Industrial Application and Relevance

PKO directly addresses practical industrial challenges related to managing tacit knowledge, ensuring compliance, reducing operational errors, and facilitating knowledge transfer. Its relevance is demonstrated through two implemented applications:

  1. PK Elicitation Tool: A web-based form dynamically generated from the PKO structure. It guides domain experts through the process of documenting procedures step-by-step. User inputs are transparently mapped to PKO concepts, generating a PKO-compliant Knowledge Graph (KG) without requiring the user to have KG expertise. This tool facilitates the conversion of implicit or unstructured PK into explicit, structured, and semantically rich data.
  2. PK Exploitation Chatbot: A conversational AI system designed to assist operators during procedure execution. It leverages a KG populated with PKO-modeled procedures. The chatbot employs a KG-empowered Retrieval-Augmented Generation (KG-RAG) approach. Operator queries are translated into SPARQL queries against the KG. The retrieved structured information (e.g., specific steps, required tools, safety warnings) is used to ground the responses generated by a LLM, mitigating hallucination risks and providing accurate, context-specific guidance.
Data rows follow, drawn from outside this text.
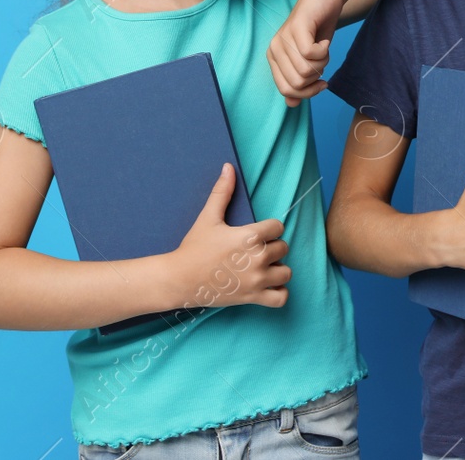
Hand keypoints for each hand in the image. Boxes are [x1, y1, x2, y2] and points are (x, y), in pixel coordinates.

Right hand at [165, 163, 290, 308]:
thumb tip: (229, 167)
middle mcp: (257, 258)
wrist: (179, 279)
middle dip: (271, 247)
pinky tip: (267, 285)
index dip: (269, 228)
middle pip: (283, 248)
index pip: (278, 226)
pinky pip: (281, 297)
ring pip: (285, 272)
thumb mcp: (208, 217)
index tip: (257, 232)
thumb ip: (222, 192)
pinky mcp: (252, 297)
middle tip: (253, 250)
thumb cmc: (193, 247)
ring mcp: (256, 280)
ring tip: (262, 267)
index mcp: (249, 236)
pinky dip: (279, 292)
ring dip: (277, 269)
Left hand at [268, 0, 344, 105]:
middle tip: (322, 59)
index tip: (322, 83)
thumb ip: (299, 80)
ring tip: (323, 47)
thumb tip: (291, 104)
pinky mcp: (297, 28)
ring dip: (323, 62)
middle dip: (317, 76)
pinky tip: (324, 40)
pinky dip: (325, 51)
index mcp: (273, 58)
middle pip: (297, 83)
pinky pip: (311, 55)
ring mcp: (284, 38)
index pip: (286, 90)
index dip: (307, 92)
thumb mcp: (309, 59)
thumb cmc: (319, 28)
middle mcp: (274, 48)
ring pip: (306, 70)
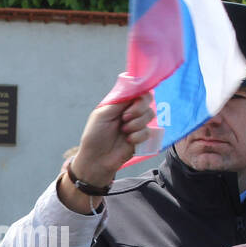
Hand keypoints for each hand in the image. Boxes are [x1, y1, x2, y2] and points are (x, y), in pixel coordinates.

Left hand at [57, 96, 158, 213]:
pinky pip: (148, 131)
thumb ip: (119, 101)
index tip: (135, 100)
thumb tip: (134, 87)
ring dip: (137, 123)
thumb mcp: (103, 114)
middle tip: (125, 117)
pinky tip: (128, 140)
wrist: (96, 159)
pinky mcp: (141, 138)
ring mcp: (136, 124)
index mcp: (119, 103)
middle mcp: (130, 111)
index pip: (136, 90)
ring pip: (150, 115)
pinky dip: (138, 136)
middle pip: (147, 100)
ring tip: (124, 131)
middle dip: (139, 108)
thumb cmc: (95, 135)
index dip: (139, 92)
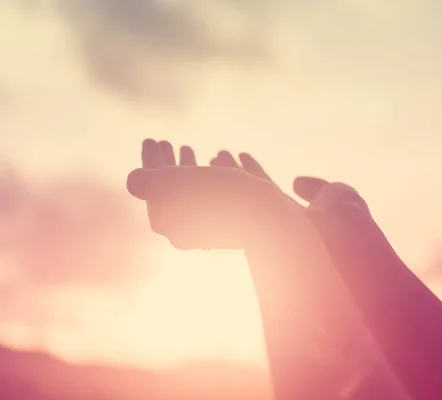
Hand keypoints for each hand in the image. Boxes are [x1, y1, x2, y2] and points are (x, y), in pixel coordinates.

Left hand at [127, 139, 289, 249]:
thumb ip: (150, 180)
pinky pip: (217, 196)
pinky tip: (218, 160)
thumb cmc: (223, 197)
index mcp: (168, 223)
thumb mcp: (177, 182)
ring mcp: (212, 230)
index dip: (149, 162)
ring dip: (187, 170)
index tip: (152, 139)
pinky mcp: (235, 224)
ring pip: (194, 194)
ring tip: (187, 149)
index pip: (151, 189)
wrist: (271, 219)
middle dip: (166, 165)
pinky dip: (213, 176)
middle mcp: (187, 231)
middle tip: (166, 142)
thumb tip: (132, 181)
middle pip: (170, 194)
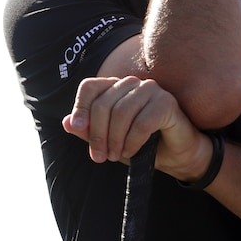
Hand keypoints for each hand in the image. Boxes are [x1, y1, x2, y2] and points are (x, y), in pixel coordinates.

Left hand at [62, 76, 211, 181]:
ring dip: (115, 140)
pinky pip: (142, 123)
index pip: (90, 87)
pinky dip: (133, 141)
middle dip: (97, 134)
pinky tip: (131, 152)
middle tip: (100, 157)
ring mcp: (151, 90)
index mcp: (116, 87)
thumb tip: (66, 123)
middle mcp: (132, 83)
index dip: (80, 107)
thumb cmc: (140, 144)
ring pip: (121, 112)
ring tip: (116, 156)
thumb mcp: (108, 140)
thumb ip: (87, 131)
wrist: (175, 157)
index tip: (76, 129)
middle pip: (103, 103)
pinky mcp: (166, 103)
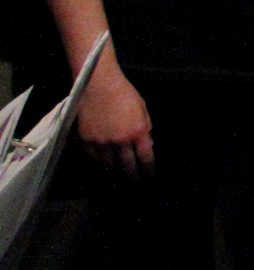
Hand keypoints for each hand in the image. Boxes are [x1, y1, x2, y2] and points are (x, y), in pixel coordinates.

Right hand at [78, 54, 152, 178]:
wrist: (98, 84)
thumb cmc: (124, 93)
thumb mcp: (142, 109)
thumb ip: (146, 127)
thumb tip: (148, 145)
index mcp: (138, 131)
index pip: (146, 158)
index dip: (148, 171)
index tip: (150, 179)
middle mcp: (121, 140)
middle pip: (128, 166)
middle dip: (133, 178)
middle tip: (135, 185)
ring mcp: (102, 142)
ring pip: (109, 165)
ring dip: (115, 173)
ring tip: (119, 179)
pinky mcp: (87, 140)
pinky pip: (93, 158)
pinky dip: (99, 164)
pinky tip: (102, 167)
Steps can be presented interactively, for instance, as cards in the chat interface.

The paper also notes interest from external industrial actors in manufacturing and other sectors (media, cultural heritage, agriculture), indicating broader potential applicability, including potential integration with Digital Twins to describe service capabilities.
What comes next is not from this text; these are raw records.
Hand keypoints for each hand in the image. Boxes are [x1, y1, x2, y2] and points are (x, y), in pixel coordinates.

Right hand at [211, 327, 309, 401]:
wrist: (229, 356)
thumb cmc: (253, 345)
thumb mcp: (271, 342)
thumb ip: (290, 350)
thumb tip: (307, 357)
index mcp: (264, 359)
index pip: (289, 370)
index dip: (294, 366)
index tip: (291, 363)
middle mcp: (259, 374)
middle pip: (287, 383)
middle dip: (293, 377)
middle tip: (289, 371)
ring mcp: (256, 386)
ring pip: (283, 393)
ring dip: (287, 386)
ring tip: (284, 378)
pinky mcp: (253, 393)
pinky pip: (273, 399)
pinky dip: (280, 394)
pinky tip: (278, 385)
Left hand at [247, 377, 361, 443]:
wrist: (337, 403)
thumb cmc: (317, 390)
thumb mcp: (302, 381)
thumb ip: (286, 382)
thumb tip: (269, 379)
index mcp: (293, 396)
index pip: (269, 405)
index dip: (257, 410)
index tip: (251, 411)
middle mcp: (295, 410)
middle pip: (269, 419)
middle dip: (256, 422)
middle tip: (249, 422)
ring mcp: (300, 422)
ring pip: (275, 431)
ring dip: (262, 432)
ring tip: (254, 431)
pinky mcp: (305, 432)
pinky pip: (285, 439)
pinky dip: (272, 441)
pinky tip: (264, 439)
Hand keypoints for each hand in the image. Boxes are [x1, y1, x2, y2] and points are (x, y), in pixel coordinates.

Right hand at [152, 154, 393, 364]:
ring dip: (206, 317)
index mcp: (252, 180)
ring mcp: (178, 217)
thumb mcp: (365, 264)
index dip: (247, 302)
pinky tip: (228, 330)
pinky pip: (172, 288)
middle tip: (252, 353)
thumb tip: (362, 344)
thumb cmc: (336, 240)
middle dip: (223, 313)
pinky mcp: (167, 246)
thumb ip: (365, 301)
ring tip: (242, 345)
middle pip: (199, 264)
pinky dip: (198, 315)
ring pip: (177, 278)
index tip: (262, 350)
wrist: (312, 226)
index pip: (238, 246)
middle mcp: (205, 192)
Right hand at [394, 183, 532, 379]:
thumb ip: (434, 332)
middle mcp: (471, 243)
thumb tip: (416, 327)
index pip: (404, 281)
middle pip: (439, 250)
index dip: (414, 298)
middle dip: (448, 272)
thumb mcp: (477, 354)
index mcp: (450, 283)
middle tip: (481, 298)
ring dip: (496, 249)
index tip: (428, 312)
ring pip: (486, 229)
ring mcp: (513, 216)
Impact on AI and Data-Driven Systems

PKO serves as a foundational semantic layer for developing more sophisticated AI and data-driven tools for PK management. Its potential impact includes:

  • Interoperability: Provides a common vocabulary and structure, enabling seamless data exchange between different tools and systems involved in the PK lifecycle (e.g., authoring tools, execution guidance systems, analytics platforms).
  • Enhanced Data Quality: Structuring PK according to PKO yields high-quality, semantic data readily consumable by AI algorithms for tasks like training predictive models (e.g., predicting execution time or failure likelihood), performing analytics on execution logs (e.g., identifying bottlenecks, common errors, compliance deviations), or grounding generative AI systems as demonstrated by the KG-RAG chatbot.
  • Reasoning Capabilities: The OWL-based formalization enables logical reasoning and inference over the PK knowledge graphs. This can be used for validating procedure consistency, checking compliance against standards, optimizing procedure workflows, or providing more intelligent, context-aware execution support.
  • Knowledge Reuse: Explicit modeling of procedures and steps facilitates their discovery, adaptation, and reuse across different contexts, machines, or product lines, promoting efficiency and standardization.
  • Stimulating Tool Development: PKO acts as a reference model, encouraging the development of advanced PK management tools incorporating features like automated extraction of procedures from documentation or logs, semantic search over procedures, adaptive user guidance based on skill level or real-time conditions, and automated compliance verification.

Conclusion

In conclusion, the Procedural Knowledge Ontology (PKO) offers a robust and extensible semantic framework for representing industrial procedures and their executions. By leveraging existing standard ontologies and incorporating specific concepts derived from industrial requirements, PKO provides a structured, interoperable foundation for managing the procedural knowledge lifecycle. Its practical utility is demonstrated through applications for knowledge elicitation and AI-powered execution support, highlighting its potential to enhance operational efficiency, safety, and knowledge management in industrial settings through better integration with AI and data-driven systems.